Pour les bois de charpente de type Sapin, Mélèze, Pin et Epicéas, l’importation nette de bois russe est de 10%. Ici s’arrête la première lecture. Car en effet, il est tout à fait possible de se priver de ces 10% d’import.
« L’impact sera nul sur les échanges France/Russie mais cela risque de créer un manque en Europe et donc d’accentuer l’augmentation des prix en sciages résineux dans un marché déjà très volatil » Source: FrenchTimber
Or, le paradoxe du bois en France n’aura échappé à aucun professionnel du bâtiment. Nous sommes un acteur incontournable de la filière bois mondiale, du fait de notre exploitation du secteur nous portant à la 4ème place européenne.
Seulement voilà, seuls les exports bénéficient de cette position dominante, nos propres artisans devant, quant à eux, faire la queue devant les scieries.
Le plus gros de l’export se faisant évidemment au bénéfice de la Chine, alliée de la Russie.
Ai-je besoin de vous alerter sur le « bug » que la filière va devoir affronter quand la Chine va « bouder » le bois d’origine France ? Car le bois est une denrée cotée en bourse, soumise aux marchés.
Nous sommes en train de détruire la seule filière sur laquelle nous avons une position dominante !
Ainsi, même si nous avons de quoi produire 5 fois la demande en construction, les marchés vont mathématiquement faire grimper les prix du mètre cube.
Les scieries, et les usines de transformation, vont devoir faire face aux colossaux investissements qu’elles ont réalisé ces dernières années, sans garantie les faire fonctionner à plein.
Toute la filière sera impactée, et par effet rebond, l’industrie du bâtiment, pénalisant ainsi nos propres entreprises en ayant tenté de pénaliser la Russie. Cette stratégie va nous coûter notre filière.
La baisse des investissements collectifs
Seul levier qui permet encore aux entreprises du bâtiment de combler un carnet de commande : Les constructions en collectif.
La volonté confirmée du ministre de l’économie semble cependant vouloir « étriller » les budgets des collectivités locales. A n’en point douter, le bâtiment sera le premier à souffrir de ces économies.
La politique d’économie sur l’économie bat donc son plein. Toute l’industrie du bâtiment va souffrir des conséquences de nos prises de décisions.

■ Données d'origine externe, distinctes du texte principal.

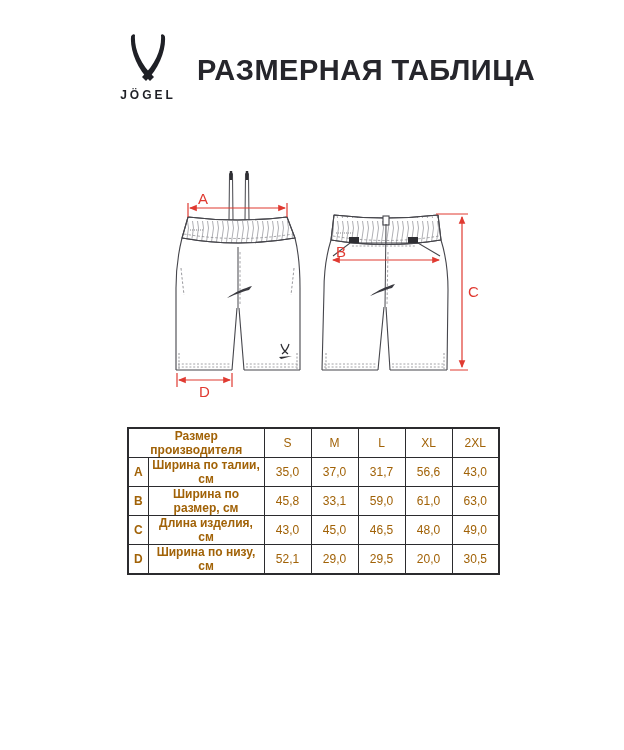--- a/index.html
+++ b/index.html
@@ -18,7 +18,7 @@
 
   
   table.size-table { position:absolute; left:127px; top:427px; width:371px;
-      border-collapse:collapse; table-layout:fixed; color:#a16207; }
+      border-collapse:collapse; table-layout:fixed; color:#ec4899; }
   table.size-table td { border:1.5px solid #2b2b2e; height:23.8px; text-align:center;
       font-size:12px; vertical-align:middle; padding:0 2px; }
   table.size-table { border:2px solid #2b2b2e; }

En résumé, le bâtiment doit s’attendre à une année 2025 plus terrible encore que celle que nous entamons. Aux 150 000 suppressions d’emplois qu’annonce Mr Olivier Salleron, il conviendra d’ajouter très certainement un wagon de 50 ou 60 000 licenciements supplémentaires.
Ce manque de vision sur le long terme va accroitre la précarité d’un secteur qui se veut pénible par nature, et les contrats courts vont se démultiplier.
Enfin, et c’est sans aucun doute l’effet le plus pervers de notre positionnement, nous allons sacrifier la filière bois Française au profit des filières sylvicoles de la Suède et de la Lituanie. Et qui sait, peut être même au profit d’une nouvelle filière Ukrainienne qui était jusqu’à lors peu prégnante sur le marché sylvicole.